To get started, you'll need to create an Azure AD application that will allow you to interact with the Microsoft Graph API and retrieve information about users' OneDrive files and sharing settings. Specifically, you need to set the following permissions:

  • Directory.Read.All
  • Directory.ReadWrite.All
  • Files.Read.All
  • Sites.ReadWrite.All
  • User.Read
  • User.Read.All

Instructions for Creating an Azure AD App:

  1. Sign in to the Azure Portal: Go to Azure Portal.
  2. Navigate to Azure Active Directory: On the left-hand menu, select "Azure Active Directory".
  3. Create a new Application: Under "App registrations," click on "New registration." Provide a name for your application and choose the appropriate settings for your environment.
  4. Set API Permissions: Once the app is created, navigate to the "API permissions" section. Add the necessary permissions listed above for the Microsoft Graph API.
  5. Grant Admin Consent: After adding the permissions, click "Grant admin consent for [Tenant Name]" to ensure that the application has the necessary access.

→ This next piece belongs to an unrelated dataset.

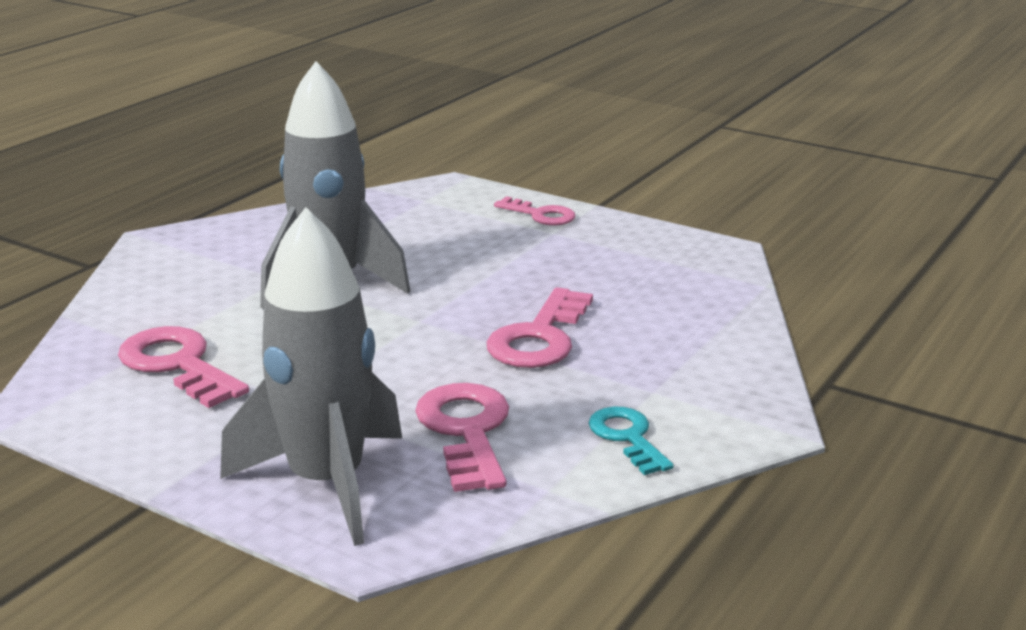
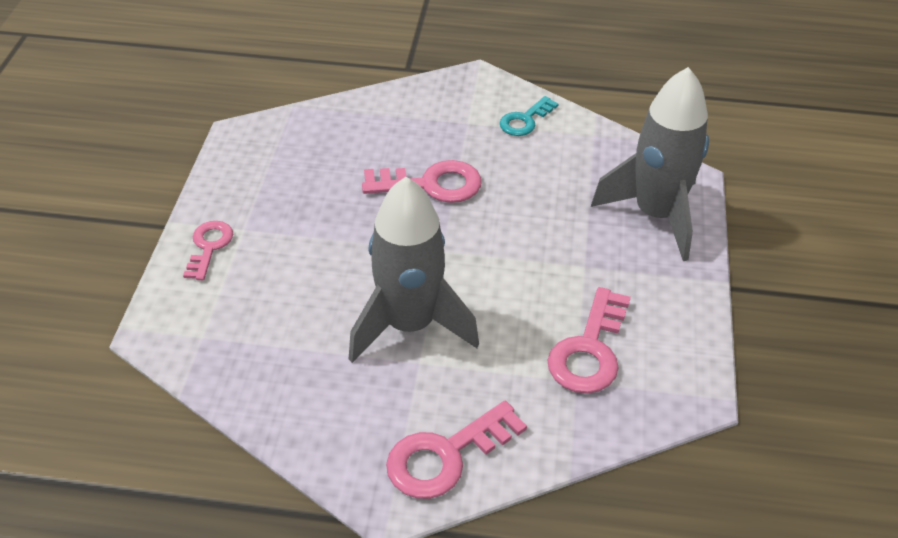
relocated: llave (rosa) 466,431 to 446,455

Step 2: Creating a Client Secret

The next step is to create a client secret for your Azure AD application, which will allow you to authenticate and generate an access token to interact with the Microsoft Graph API.

  1. Navigate to Certificates & Secrets: In your Azure AD application, go to "Certificates & secrets."
  2. Create a New Client Secret: Under "Client secrets," click on "New client secret." Provide a description and set the expiration.
  3. Save the Client Secret: After creating the client secret, make sure to copy it immediately. You won’t be able to view it again after navigating away.

Step 3: PowerShell Script for OneDrive Sharing Report

Once you have your Azure AD application and client secret, you can use the following PowerShell script to query and retrieve the sharing permissions for files in OneDrive.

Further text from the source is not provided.